I think this is the best argument. An actual outsider in charge of judging alignment in the OotS universe makes it clear that intent is the primary criterion for ones alignment and for judging ones actions.
 

Krensky

First Post
I don't think V gets off the hook that way. V IS in control of his/her actions. Explicit in the Demon's deal-making was that V would be in control. Getting input from the 3 evil souls, sure, but V was driving, so V can't get out of it by saying "I was being controlled". V let hirmself be influenced, and that's different.

But can V tell right from wrong at the moment? I'm not saying it makes the act less evil, legally however, he might count as insane, acting as a mitigating factor on his punishment.

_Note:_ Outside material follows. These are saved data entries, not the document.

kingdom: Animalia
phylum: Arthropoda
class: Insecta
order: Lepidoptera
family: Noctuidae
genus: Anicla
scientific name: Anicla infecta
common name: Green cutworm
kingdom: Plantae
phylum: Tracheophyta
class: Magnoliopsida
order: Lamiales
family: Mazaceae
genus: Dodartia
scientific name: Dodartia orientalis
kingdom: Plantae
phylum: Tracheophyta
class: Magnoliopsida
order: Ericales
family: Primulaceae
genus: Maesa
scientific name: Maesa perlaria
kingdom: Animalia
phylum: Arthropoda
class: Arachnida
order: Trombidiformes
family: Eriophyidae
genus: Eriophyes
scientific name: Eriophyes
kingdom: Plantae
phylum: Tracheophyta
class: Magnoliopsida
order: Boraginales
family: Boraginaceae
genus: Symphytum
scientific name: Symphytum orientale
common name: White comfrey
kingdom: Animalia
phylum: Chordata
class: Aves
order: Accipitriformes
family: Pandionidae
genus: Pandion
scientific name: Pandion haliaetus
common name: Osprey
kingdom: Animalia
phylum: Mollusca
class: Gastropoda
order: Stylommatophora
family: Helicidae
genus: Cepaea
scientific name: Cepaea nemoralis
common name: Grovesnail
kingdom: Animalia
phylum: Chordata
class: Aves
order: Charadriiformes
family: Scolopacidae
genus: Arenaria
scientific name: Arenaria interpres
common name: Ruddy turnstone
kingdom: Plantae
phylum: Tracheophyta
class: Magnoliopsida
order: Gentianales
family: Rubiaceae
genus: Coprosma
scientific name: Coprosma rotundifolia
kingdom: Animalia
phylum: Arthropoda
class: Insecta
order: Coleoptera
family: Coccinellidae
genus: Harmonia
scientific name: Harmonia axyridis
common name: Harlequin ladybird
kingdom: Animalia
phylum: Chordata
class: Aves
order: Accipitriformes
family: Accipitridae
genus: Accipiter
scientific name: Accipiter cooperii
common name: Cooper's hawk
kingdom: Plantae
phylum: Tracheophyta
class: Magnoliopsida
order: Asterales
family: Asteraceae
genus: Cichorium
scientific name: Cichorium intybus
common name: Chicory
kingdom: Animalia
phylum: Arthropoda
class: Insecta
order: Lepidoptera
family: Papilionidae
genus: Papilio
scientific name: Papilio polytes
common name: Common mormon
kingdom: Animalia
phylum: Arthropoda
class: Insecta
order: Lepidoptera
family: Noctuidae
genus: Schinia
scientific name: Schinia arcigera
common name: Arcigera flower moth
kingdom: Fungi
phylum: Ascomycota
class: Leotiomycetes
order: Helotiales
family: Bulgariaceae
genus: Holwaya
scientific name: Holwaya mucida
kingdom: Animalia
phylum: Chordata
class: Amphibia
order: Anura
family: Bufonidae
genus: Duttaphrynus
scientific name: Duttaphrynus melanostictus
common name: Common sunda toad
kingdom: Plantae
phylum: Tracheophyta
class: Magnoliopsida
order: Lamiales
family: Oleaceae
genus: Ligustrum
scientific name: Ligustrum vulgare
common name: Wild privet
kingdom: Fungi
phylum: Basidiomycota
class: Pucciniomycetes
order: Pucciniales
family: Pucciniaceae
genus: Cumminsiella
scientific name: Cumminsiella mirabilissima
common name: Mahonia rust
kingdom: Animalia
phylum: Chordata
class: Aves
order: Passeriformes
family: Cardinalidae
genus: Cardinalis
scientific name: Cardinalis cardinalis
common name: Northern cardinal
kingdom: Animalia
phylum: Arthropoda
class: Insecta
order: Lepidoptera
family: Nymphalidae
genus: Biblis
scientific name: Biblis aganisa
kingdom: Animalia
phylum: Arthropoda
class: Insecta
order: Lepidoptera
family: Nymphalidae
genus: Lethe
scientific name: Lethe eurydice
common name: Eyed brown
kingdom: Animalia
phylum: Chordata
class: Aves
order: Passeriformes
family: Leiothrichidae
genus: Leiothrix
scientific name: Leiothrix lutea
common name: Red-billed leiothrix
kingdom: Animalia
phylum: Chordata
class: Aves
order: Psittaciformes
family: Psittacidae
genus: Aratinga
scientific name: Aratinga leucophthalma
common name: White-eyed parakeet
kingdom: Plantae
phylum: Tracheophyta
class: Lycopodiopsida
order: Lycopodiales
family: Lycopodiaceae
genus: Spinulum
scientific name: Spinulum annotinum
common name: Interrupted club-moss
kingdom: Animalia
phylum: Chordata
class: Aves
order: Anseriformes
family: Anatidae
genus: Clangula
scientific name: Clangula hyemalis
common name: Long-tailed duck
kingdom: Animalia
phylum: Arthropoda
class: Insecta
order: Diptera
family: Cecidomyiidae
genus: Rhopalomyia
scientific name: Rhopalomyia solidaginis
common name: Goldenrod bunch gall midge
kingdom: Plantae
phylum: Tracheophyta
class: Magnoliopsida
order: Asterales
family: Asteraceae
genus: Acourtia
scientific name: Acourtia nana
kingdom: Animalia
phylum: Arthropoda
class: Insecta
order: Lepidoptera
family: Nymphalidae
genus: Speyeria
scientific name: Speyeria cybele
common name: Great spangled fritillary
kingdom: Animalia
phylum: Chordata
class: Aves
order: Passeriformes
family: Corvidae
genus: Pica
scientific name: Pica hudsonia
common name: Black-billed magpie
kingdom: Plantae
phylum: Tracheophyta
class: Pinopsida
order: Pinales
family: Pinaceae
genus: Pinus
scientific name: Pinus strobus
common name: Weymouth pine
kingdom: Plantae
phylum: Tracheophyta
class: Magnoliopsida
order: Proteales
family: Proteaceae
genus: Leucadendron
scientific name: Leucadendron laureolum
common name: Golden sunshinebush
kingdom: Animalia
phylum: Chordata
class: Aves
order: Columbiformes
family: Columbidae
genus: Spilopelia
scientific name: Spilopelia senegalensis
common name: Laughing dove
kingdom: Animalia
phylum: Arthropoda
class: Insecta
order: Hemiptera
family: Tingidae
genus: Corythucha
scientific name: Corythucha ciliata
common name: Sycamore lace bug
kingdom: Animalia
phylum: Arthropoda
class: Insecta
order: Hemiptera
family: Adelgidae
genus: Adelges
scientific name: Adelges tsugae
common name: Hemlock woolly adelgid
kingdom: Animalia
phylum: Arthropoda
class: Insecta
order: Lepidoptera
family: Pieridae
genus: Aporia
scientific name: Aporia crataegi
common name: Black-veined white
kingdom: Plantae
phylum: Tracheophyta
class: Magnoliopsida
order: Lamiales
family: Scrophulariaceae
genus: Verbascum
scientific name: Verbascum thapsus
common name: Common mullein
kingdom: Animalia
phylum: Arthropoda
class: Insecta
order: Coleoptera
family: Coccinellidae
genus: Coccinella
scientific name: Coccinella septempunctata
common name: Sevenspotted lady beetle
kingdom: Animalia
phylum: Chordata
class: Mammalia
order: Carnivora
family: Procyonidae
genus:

Or, in this case, make the Atonement spell work easier. Maybe. Depending on the actual mechanics involved. Still, agreeing to the deal in the first place is a good argument against mitigation by lack of faculties. Why I said 'might'.

And:
I'm half expecting to find out that V's partner and kids had a little black dragon blood in their veins.
Possibly because that's the sort of thing I'd do as a GM. Oh, and in every game I ran, this is E-VEEL. Hand me your character sheet and thanks for the new villain E-VEEL. Granted, agreeing to the pact would likely have triggered that.
 
Last edited:

Evil intent, not evil act in and of itself (at least the familicide).


Three things:

1. He created greater undead. That is an evil act.

2. The familicide spell is not evil if used to destroy all and only evil things. All black dragons are evil. Much moreso than all orcs. It's not their culture, it's their makeup. There are no innocents.

3. His intent was pretty clearly evil. The voices were talking to him about suffering and "the pain ended too soon". He agreed. Causing suffering for its own sake is evil. Had he done it purely to safeguard his family, it would have been less evil or not evil (the create greater undead is pretty uncool). He didn't. He did it to "win".

If you want to see real evil, I suspect that he won't kill the undead head. He'll put it in a magic box or something so it can live undead forever knowing that it brought on the death of every family member that it ever had.